Note:
This topic has been translated from a Chinese forum by GPT and might contain errors.
Original topic: 单表查询同一个表:按照发布时间排序,执行时间200ms;按照id排序执行时间小于50ms。为啥差不这么大?(发布时间和id都做了索引)
[TiDB Usage Environment] Production Environment
[TiDB Version] tidb v6.1.0
[Reproduction Path] What operations were performed when the issue occurred
[Encountered Issue: Querying the same table: sorting by publication time takes 200ms; sorting by id takes less than 50ms. Why is there such a big difference? (Both publication time and id have indexes)]
[Resource Configuration]
[Attachments: Screenshots/Logs/Monitoring]
It seems that the optimizer is trying to eliminate the sorting operation, so the execution plan above uses the index on the publish_time column for an index full scan, loop 542, while the execution plan below uses a table full scan, loop 10.
The execution plans are different; it uses the index when sorted by time.
First, analyze this table. An incorrect execution plan can cause it to be slow.
Why did the first one have two selections? Please share the table’s index.
The first scanned index also seems to be quite large, 550,000.
Has it been consistently reproducible? Have you encountered other slow SQL queries affecting the current query before?
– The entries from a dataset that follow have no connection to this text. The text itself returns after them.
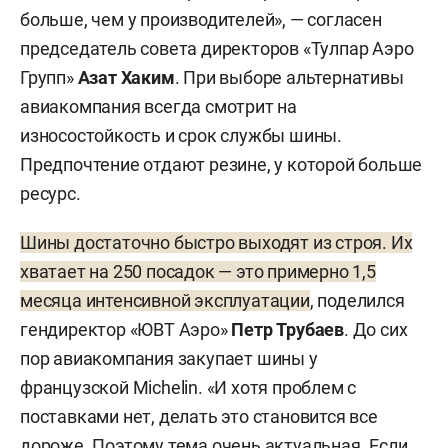
больше, чем у производителей», — согласен
председатель совета директоров «Тулпар Аэро
Групп»
Азат Хаким
. При выборе альтернативы
авиакомпания всегда смотрит на
износостойкость и срок службы шины.
Предпочтение отдают резине, у которой больше
ресурс.
Шины достаточно быстро выходят из строя. Их
хватает на 250 посадок — это примерно 1,5
месяца интенсивной эксплуатации
, поделился
гендиректор «ЮВТ Аэро»
Петр
Трубаев
. До сих
пор авиакомпания закупает шины у
французской Michelin. «И хотя проблем с
поставками нет, делать это становится все
дороже. Поэтому тема очень актуальная. Если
The column used in the ORDER BY clause affects the choice of index. Try forcing both queries to use the publish_time or id index and compare the results to see the difference.
The execution plans are different, and the differences are significant.
When sorting by time, the time field index was used, which is problematic. Sorting by ID resulted in a full table scan, which is fine. The index actually reduced the query time. You can collect the table’s statistics or use a hint to specify not to use the time index.
The results of the two SQL queries are different, right? From the execution plan, the order of publish_time and id should be inconsistent. The two different sorting conditions lead to different numbers of scanned rows, resulting in different execution times.
With 5 KV nodes (8 cores * 32G Aliyun ECS), the data volume of the news table is only 4 million. Single table queries shouldn’t be this slow, right? The difference in query time when filtering by publish_time and id is too significant. Does anyone know the reason?
It should be consistent. Other filtering conditions remain unchanged, just fetch the latest few rows of data based on different fields. The 200ms one involves a table lookup, while the 50ms one directly returns the required rows of data.
This topic was automatically closed 60 days after the last reply. New replies are no longer allowed.